● **Activity**: All of the data goes into your copy exactly as written. Images do not.

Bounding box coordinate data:
--- START ---

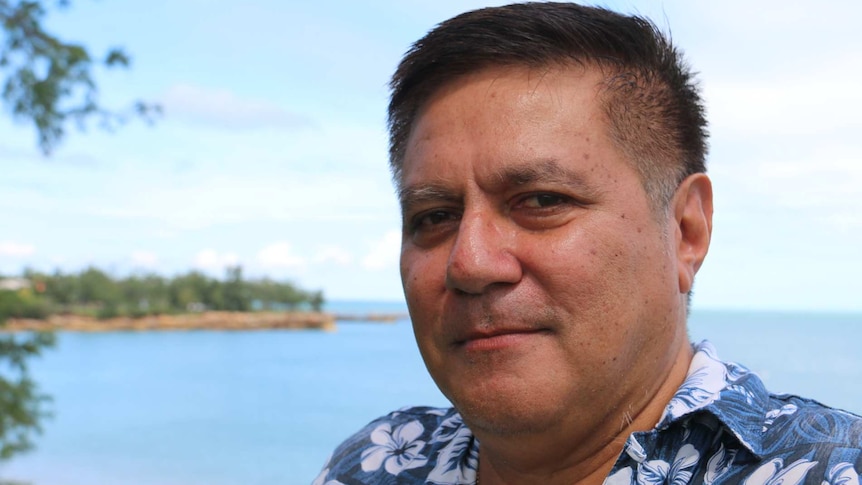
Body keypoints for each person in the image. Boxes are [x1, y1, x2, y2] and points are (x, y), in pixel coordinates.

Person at [314, 3, 862, 484]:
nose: (471, 262)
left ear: (686, 232)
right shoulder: (377, 464)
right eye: (434, 216)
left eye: (542, 201)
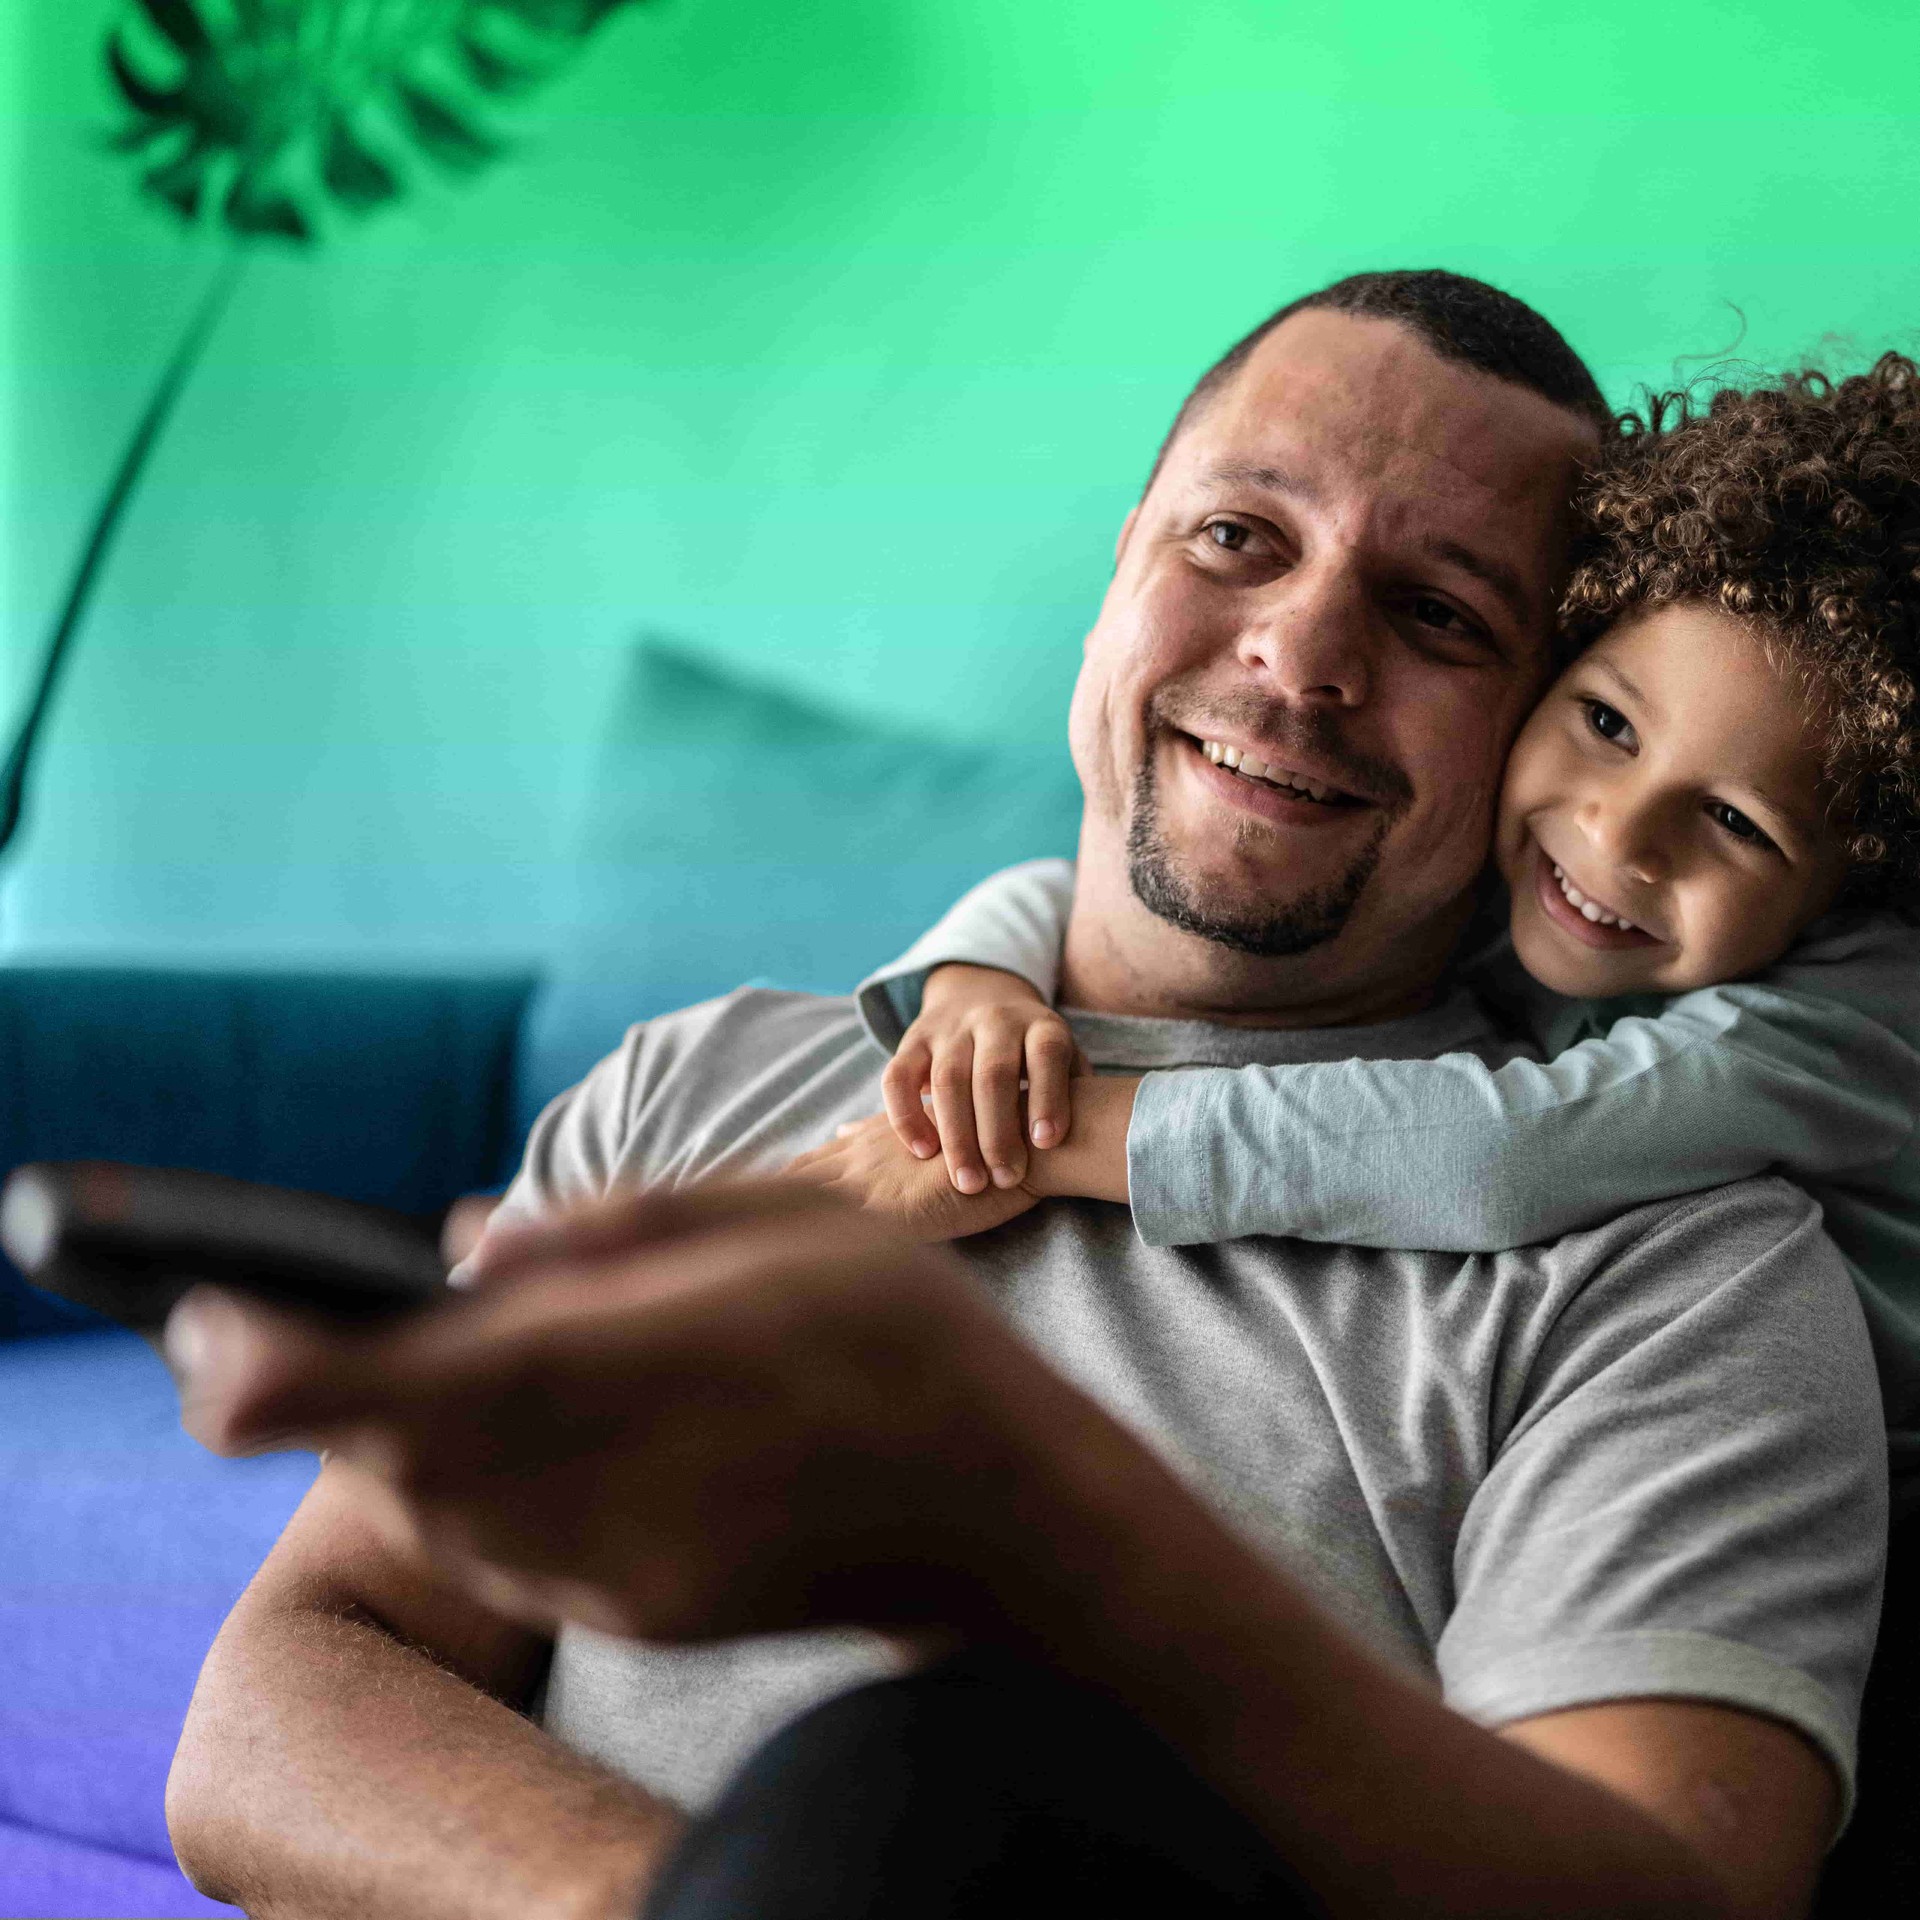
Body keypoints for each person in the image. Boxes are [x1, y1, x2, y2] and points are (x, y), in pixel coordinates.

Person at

--- END ---

● **Problem solution**:
Body keypoints for each person in the image. Boxes are [x1, y1, x2, y2] and points are (x, y), in pixel coordinates.

Person at [314, 3, 862, 484]:
nose: (471, 262)
left ear: (686, 232)
right shoulder: (377, 464)
right eye: (434, 216)
left eye: (542, 201)
Body keypoints for each person in the image. Boxes are [x1, y1, x2, y2] and points are (x, y), in pixel coordinates.

Person at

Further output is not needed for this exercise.